At our school we're encouraged to raise things like this at drop off and also at pick up.

AnNiEAnoNiMouse · 25/10/2018 11:05

Take it to the Head.

The attitude is unacceptable.

If she had just been a bit dismissive then I’d have made an appointment to discuss it properly with her first, but that attitude is shit and she needs telling. There IS a problem, you’d just told her that, who does she think she is to tell you your DD doesn’t have a problem?

I’m very supportive of teachers, I think they put up with a lot of shit from parents, but this is not one of those times.

OneInEight · 25/10/2018 11:07

Definitely, arrange a meeting to discuss. Teacher's can very easily miss this type of issue because of their large workload but we found asking specific questions can highlight the problem. E.g. ds2's teacher at one point claimed he had no social problems and had friends but when she was asked to name one couldn't actually do so.

Angelil · 25/10/2018 11:07

As it is a job share, have you spoken with the other teacher as well? Do they both see your daughter for equal amounts of time?
I think you need to speak to one/both teachers again before escalating.

RB68 · 25/10/2018 11:15

Please also bear in mind this is the end of term - teachers have had enough too so might be waiting for first week back

Everincreasingfrequency · 25/10/2018 11:16

"Write down some questions to make sure you get them all in."

And have an idea of what you want to come away with - so, for example, any measures to be put in place; a follow up phone call in a week's time to discuss progress, and so on.

I agree with pp saying speak to teacher properly before going to head - but if teacher genuinely doesn't see a problem when your dd is getting upset then you may need to go higher up. Some teachers are just more receptive than others to 'friendship issues' concerns.

Volant · 25/10/2018 11:17

Gah, there really ought to be compulsory training for teachers about the way children with neurological and psychological difficulties tend to mask things in school.

Volant · 25/10/2018 11:18

End of term? Not for another 7 weeks.

HenryInTheTunnel · 25/10/2018 11:24

I am a teacher and I don't think there was any need for her to be brusque with you in that way, however I do see that drop offs and pick ups aren't ideal opportunities to pass on more than just a quick FYI type message.

I agree that a proper meeting would be more useful.

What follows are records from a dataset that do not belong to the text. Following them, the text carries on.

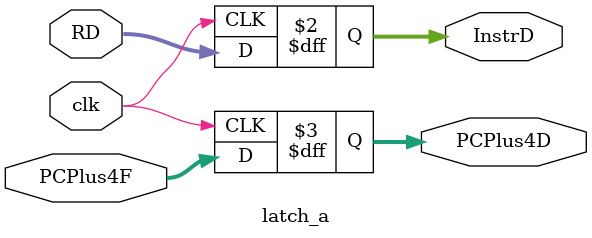
<source format=v>
module latch_a(
    input   clk,
    input       [31:0] RD,
    input       [31:0] PCPlus4F,
    output  reg [31:0] InstrD,
    output  reg [31:0] PCPlus4D
);


always @(posedge clk)begin

        InstrD <= RD;
        PCPlus4D <= PCPlus4F;
    end


endmodule
</source>
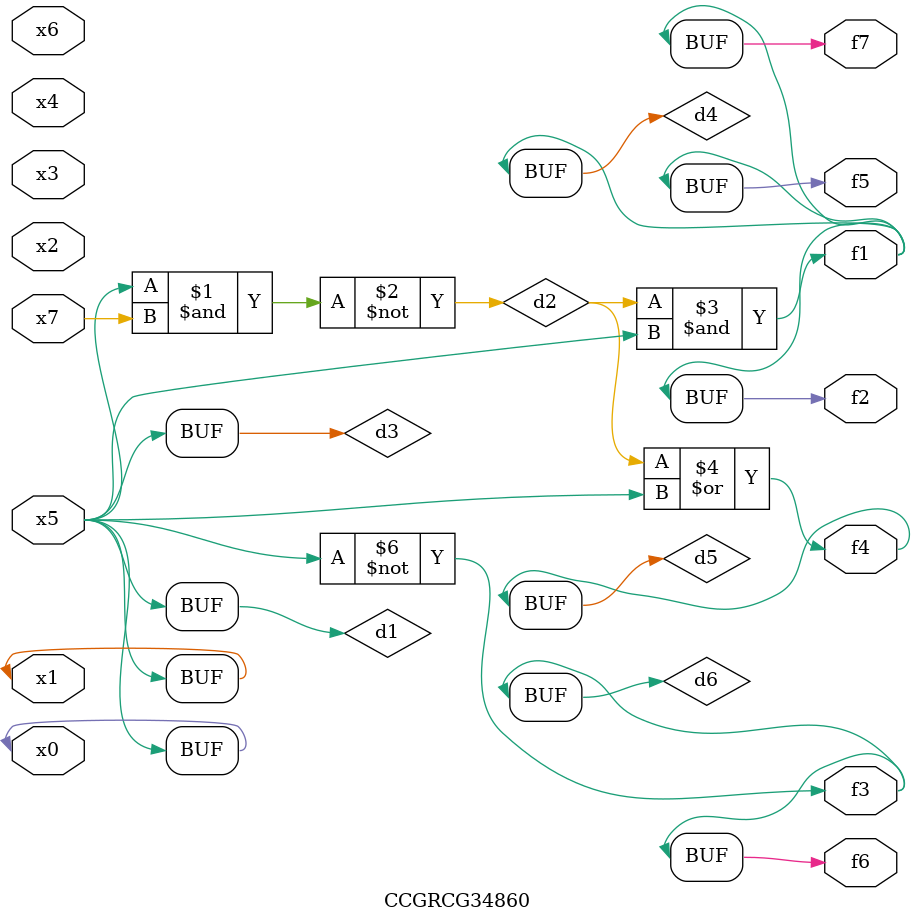
<source format=v>
module CCGRCG34860(
	input x0, x1, x2, x3, x4, x5, x6, x7,
	output f1, f2, f3, f4, f5, f6, f7
);

	wire d1, d2, d3, d4, d5, d6;

	buf (d1, x0, x5);
	nand (d2, x5, x7);
	buf (d3, x0, x1);
	and (d4, d2, d3);
	or (d5, d2, d3);
	nor (d6, d1, d3);
	assign f1 = d4;
	assign f2 = d4;
	assign f3 = d6;
	assign f4 = d5;
	assign f5 = d4;
	assign f6 = d6;
	assign f7 = d4;
endmodule

</source>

See how her response is then. Maybe she was having a bad morning and will be really helpful once you've got the time to sit down. If she isn't understanding then look at speaking to the next level up, which may not be the Head depending on the size of the school.

WishfulHope · 25/10/2018 12:17

In hindsight agree with posters who said it wasn’t great timing to talk through this at drop off point taken.

Just had a phone call asking me to go to the school today for a meeting with before pick up about my dd from the school office so maybe she did think afterwards that she’d not handled it in the best way.

OP posts:
BumsexAtTheBingo · 25/10/2018 12:19

I’d go higher tbh. Whether that’s the head of year or the deputy/head will depend on the school so check the website. You tried to raise it with the teacher and were dismissed so I don’t blame you for not wanting to try again.
It’s not up to her to say there’s no problem because she hasn’t seen it. Your child feels there’s a problem. Plenty of kids hold in how they are feeling for the school day then it all comes pouring out at home. I know my ds used to be the same. He daren’t have shown his upset at school because kids who did were called babies.